The (electoral) Joker Cards: Null Vote & Abstention

With regional elections around the corner and CNE in full-out sabotage mode nobody knows for certain how many will be able to vote. And this could make a pretty dramatic difference. It sounds scary, because it is.

Infographics by Mario Dávila

Null votes and abstention are there in every election and, once results are in, nobody thinks about them. But how did they really factor in during the last regional elections, and how do they predict what’s to come?

The Power of the Null

In the 2004 regional elections, the null vote averaged 5.5% of total votes. It was 4% in 2008, and 3.8% in 2012.

It might seem like pocket change, but in 2004, the null vote surpassed the difference between the winning and losing votes in Carabobo, Miranda and Yaracuy.
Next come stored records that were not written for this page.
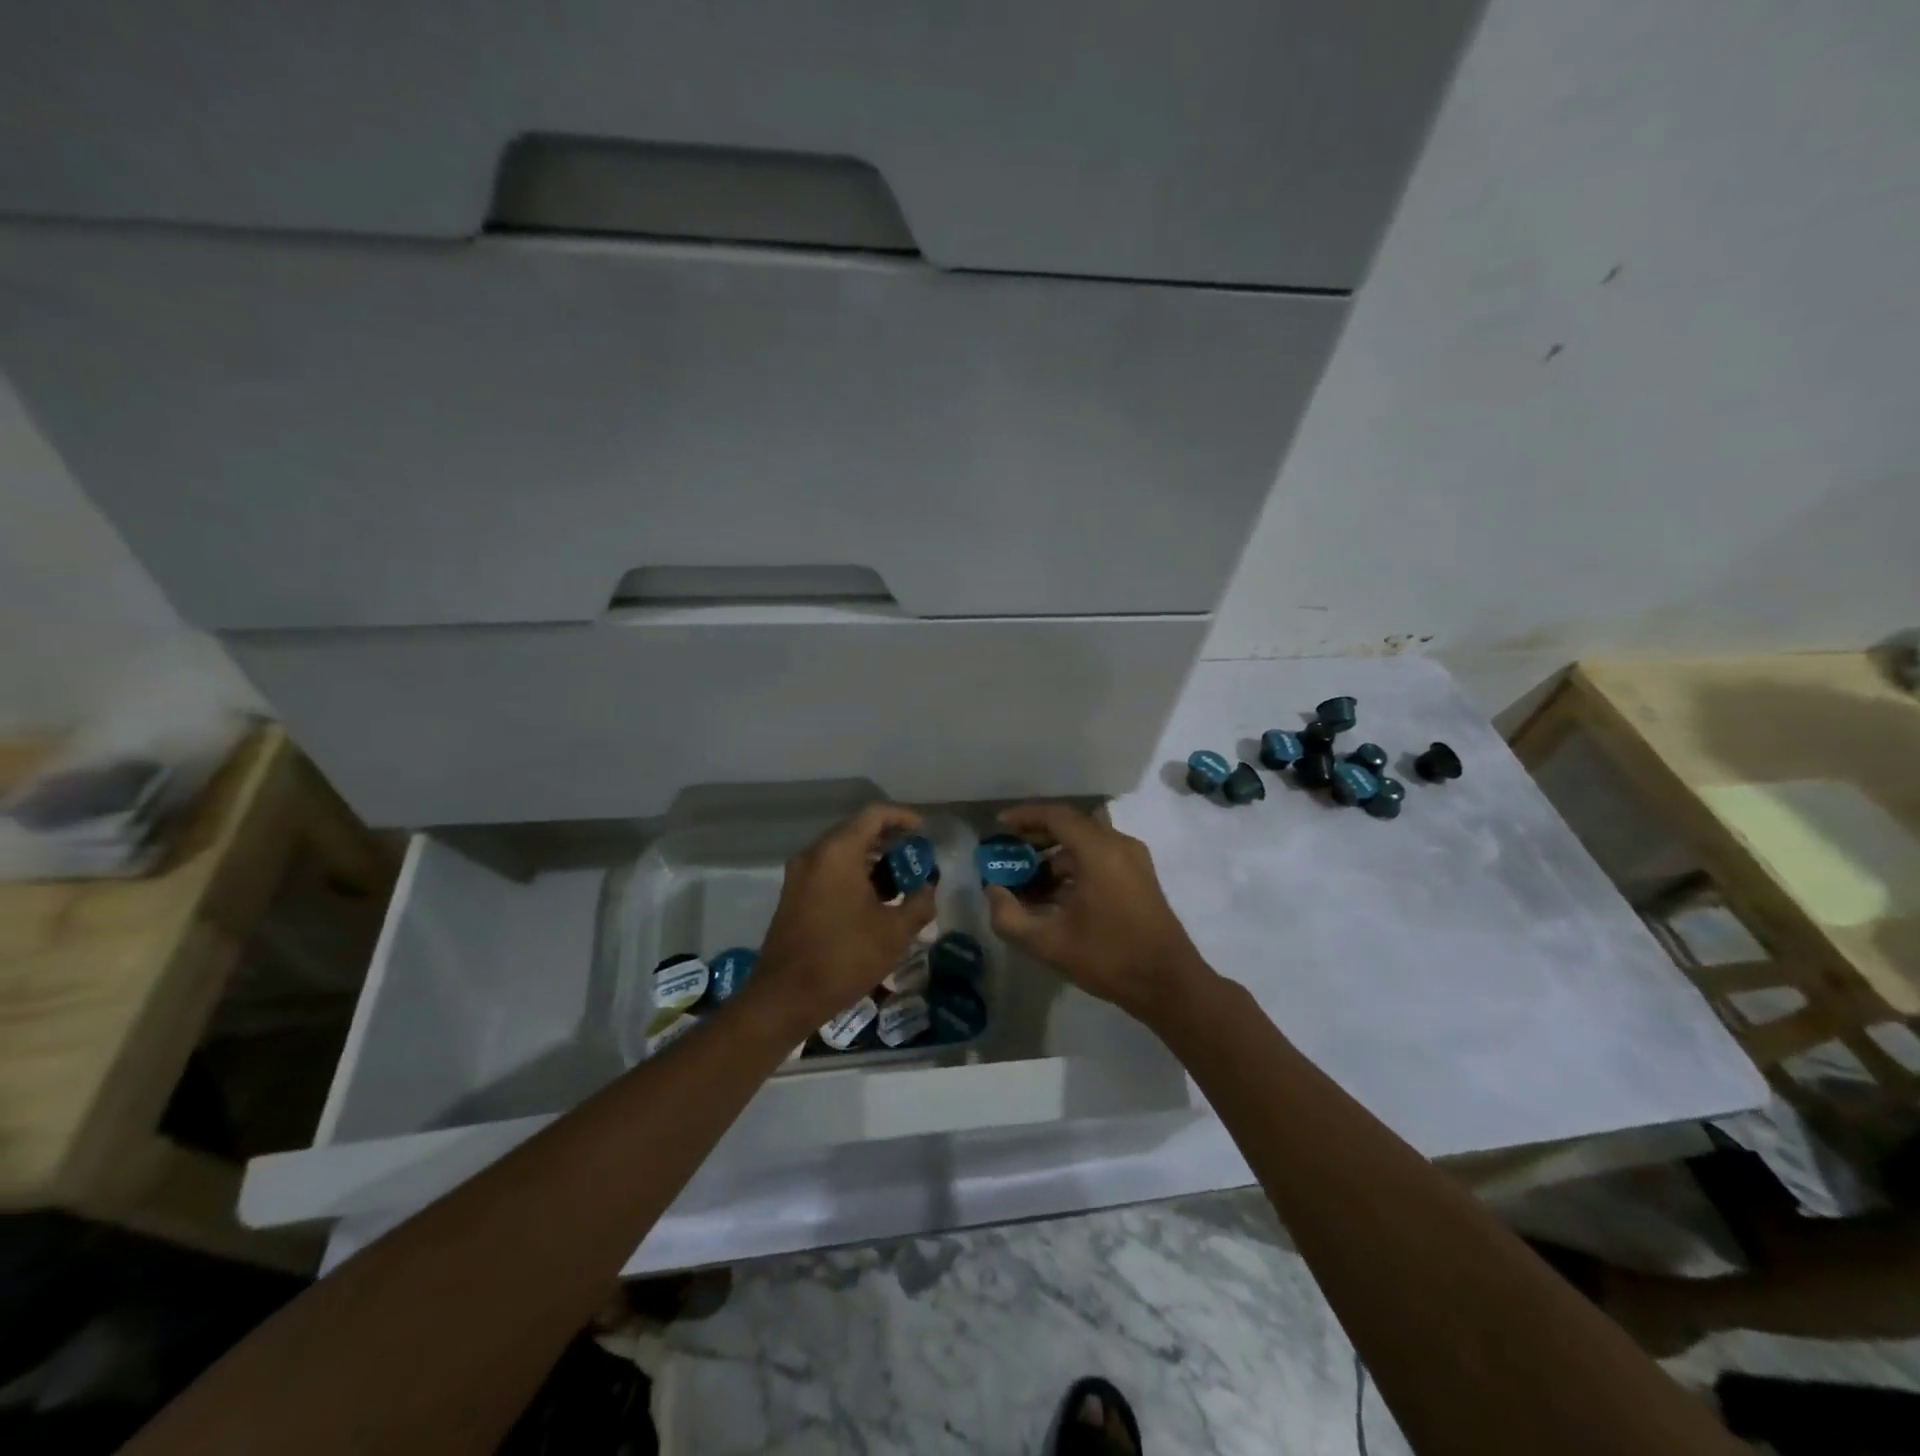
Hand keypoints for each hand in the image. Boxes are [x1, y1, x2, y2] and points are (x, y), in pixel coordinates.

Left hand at [755, 804, 936, 1032]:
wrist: (785, 997)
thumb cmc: (844, 957)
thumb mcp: (894, 932)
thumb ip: (919, 902)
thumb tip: (929, 888)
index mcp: (838, 852)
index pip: (875, 815)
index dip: (903, 817)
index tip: (925, 831)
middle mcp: (814, 854)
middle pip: (857, 831)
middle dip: (890, 843)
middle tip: (917, 861)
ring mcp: (799, 875)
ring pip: (842, 853)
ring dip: (872, 862)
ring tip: (901, 884)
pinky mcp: (793, 896)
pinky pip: (829, 871)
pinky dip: (853, 876)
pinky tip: (875, 902)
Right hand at [985, 804, 1210, 1023]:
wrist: (1169, 985)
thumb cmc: (1109, 958)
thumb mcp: (1048, 943)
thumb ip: (1009, 917)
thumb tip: (993, 891)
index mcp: (1099, 851)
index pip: (1056, 816)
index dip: (1025, 816)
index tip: (999, 826)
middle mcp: (1119, 845)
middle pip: (1071, 826)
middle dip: (1037, 837)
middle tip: (1009, 853)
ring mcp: (1134, 861)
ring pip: (1086, 844)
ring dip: (1055, 857)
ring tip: (1027, 883)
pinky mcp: (1140, 877)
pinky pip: (1100, 858)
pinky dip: (1074, 868)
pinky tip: (1055, 897)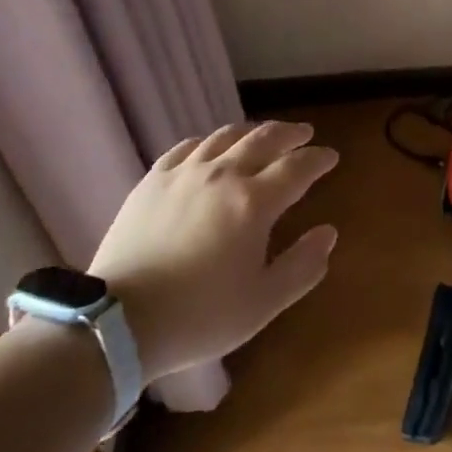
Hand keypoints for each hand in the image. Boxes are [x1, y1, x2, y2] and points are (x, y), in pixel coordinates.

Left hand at [88, 121, 338, 380]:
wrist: (121, 320)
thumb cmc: (199, 316)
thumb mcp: (263, 303)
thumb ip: (302, 266)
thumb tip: (328, 233)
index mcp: (254, 203)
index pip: (297, 167)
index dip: (318, 159)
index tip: (331, 156)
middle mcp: (223, 174)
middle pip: (264, 139)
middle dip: (290, 133)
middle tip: (304, 133)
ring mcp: (185, 172)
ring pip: (226, 136)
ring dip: (252, 131)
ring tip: (263, 134)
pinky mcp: (154, 179)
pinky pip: (188, 146)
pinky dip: (209, 141)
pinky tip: (212, 147)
This happened again in Carabobo and Táchira in 2008 (helping the opposition win, by the way), and in Bolívar in 2012.

Abstention can (help you) win

The number of citizens who didn’t vote was always higher than the difference between the winning and losing votes with the exception of Delta Amacuro in 2008.
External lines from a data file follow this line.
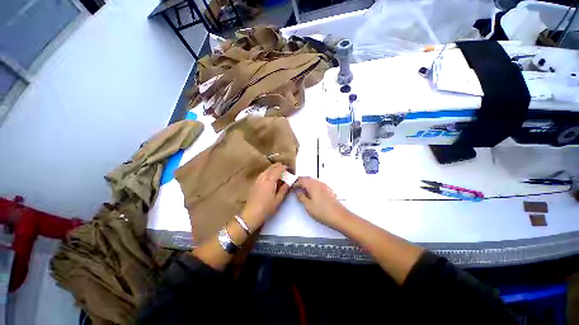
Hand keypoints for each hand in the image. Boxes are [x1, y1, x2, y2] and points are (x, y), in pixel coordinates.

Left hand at [242, 163, 289, 230]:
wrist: (251, 214)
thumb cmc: (267, 208)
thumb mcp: (278, 199)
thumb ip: (284, 189)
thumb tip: (289, 182)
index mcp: (270, 181)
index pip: (277, 170)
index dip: (283, 167)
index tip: (288, 167)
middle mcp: (263, 178)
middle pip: (270, 168)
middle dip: (277, 166)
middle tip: (282, 165)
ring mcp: (257, 181)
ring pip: (265, 171)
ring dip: (271, 168)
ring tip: (276, 169)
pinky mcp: (254, 184)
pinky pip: (261, 175)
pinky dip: (266, 172)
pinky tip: (267, 176)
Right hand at [294, 177, 347, 229]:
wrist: (339, 216)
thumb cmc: (321, 211)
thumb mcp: (308, 206)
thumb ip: (301, 197)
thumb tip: (298, 192)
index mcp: (312, 185)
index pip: (301, 180)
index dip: (295, 183)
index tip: (291, 188)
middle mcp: (318, 183)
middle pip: (307, 179)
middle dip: (300, 181)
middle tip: (295, 187)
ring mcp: (324, 185)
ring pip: (313, 181)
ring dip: (306, 183)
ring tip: (301, 190)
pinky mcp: (328, 189)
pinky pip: (317, 184)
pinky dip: (312, 186)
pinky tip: (311, 192)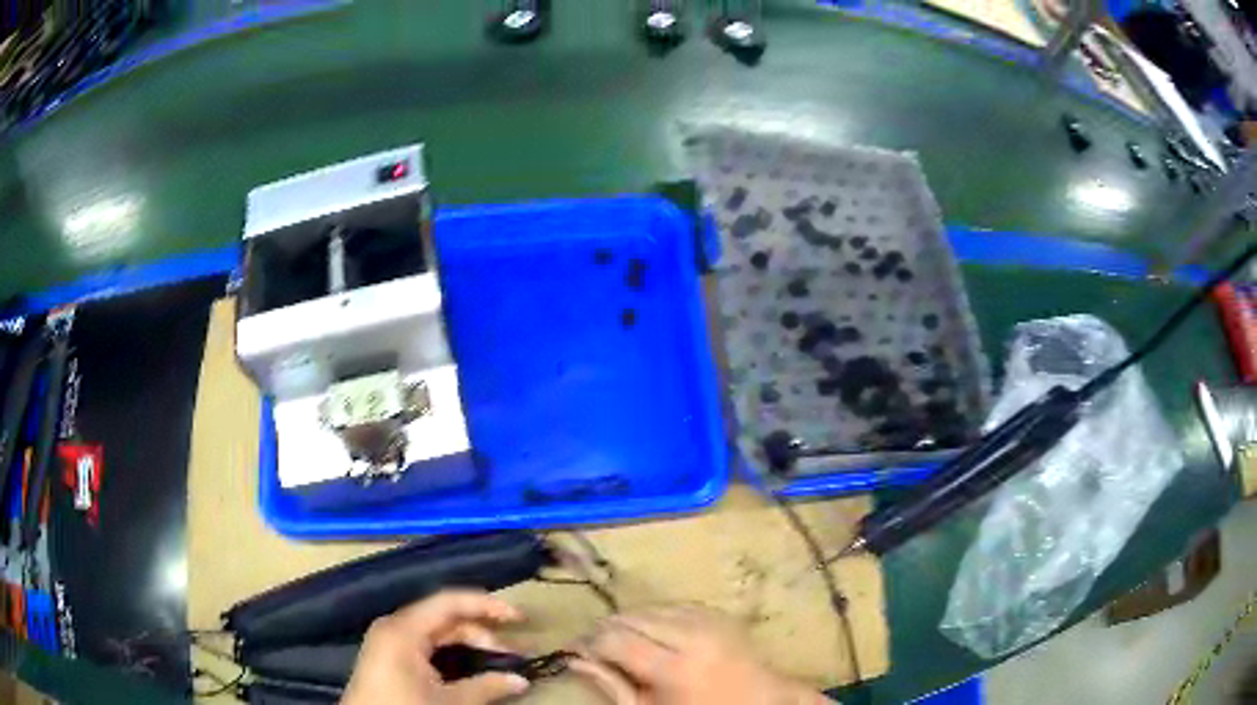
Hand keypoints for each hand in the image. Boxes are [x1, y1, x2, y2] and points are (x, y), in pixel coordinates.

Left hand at [341, 590, 530, 704]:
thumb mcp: (449, 702)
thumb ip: (486, 687)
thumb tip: (521, 680)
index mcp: (404, 629)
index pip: (449, 602)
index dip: (487, 605)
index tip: (519, 617)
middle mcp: (394, 627)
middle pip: (444, 617)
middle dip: (481, 632)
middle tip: (513, 653)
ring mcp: (388, 641)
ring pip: (436, 633)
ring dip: (468, 644)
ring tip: (497, 661)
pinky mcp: (388, 657)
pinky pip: (424, 645)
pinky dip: (451, 653)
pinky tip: (470, 667)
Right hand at [571, 605, 826, 704]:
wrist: (760, 703)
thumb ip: (612, 686)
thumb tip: (575, 660)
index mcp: (675, 668)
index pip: (616, 640)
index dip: (589, 642)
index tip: (574, 650)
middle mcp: (693, 636)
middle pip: (633, 617)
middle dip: (607, 628)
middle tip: (594, 645)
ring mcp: (711, 620)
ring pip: (652, 607)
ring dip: (632, 620)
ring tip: (623, 641)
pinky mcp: (720, 613)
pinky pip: (676, 605)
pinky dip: (658, 615)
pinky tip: (652, 632)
And though it may seem obvious, it’s funny how, as voter turnout decreased, it got easier for the winner to lead since fewer votes were needed.

See, on these last regional elections, eight governorships were won with 25% or less of all registered voters in each state — one state took the cake in all three elections: Francisco Rangel Gómez won the governor’s race in Bolívar with 23% of the electoral registry in 2004, 25% in 2008 and a mere 18% in 2012.

Abstention and Null Votes don’t play together (or do they?)

Now, the percentage of null votes amongst total votes didn’t vary much when crossed with abstention levels. But careful here: the number of null votes seems to be directly proportional to abstention.

An abstention of, say, 42% is not the same in Miranda as it is in Táchira, as the results of 2012 depicted (830,281 and 350,762 votes respectively). But as the number of voters increases, the number of null votes decreases.

This means that in an election with informed and motivated voters (as it was in 2008), the number of voters increases — and these folks know how to vote.  

How will it play out this time?

The opposition leaders seem to have forgotten about last year’s referendum, inhabilitaciones and political prisoners, to favor a widely unpopular CNE in all the regular (and irregular) steps to hold regional elections. Chavismo protected their unpopular governors by choosing different candidates for some states, while throwing away money in anything but modest campaigns full of age-old promises.

So these elections come right at us with (apparently) unmotivated citizens, who don’t think this election will make much difference in their daily life.

In this scenario, the null votes and the abstention could make a huge difference.

If, for example, traditional opposition municipalities like Baruta and Chacao don’t pull in good numbers, or show up making a bunch of mistakes at the voting stations, the opposition candidate for Miranda will lose.

Keep an eye on these joker cards, for they might be critical.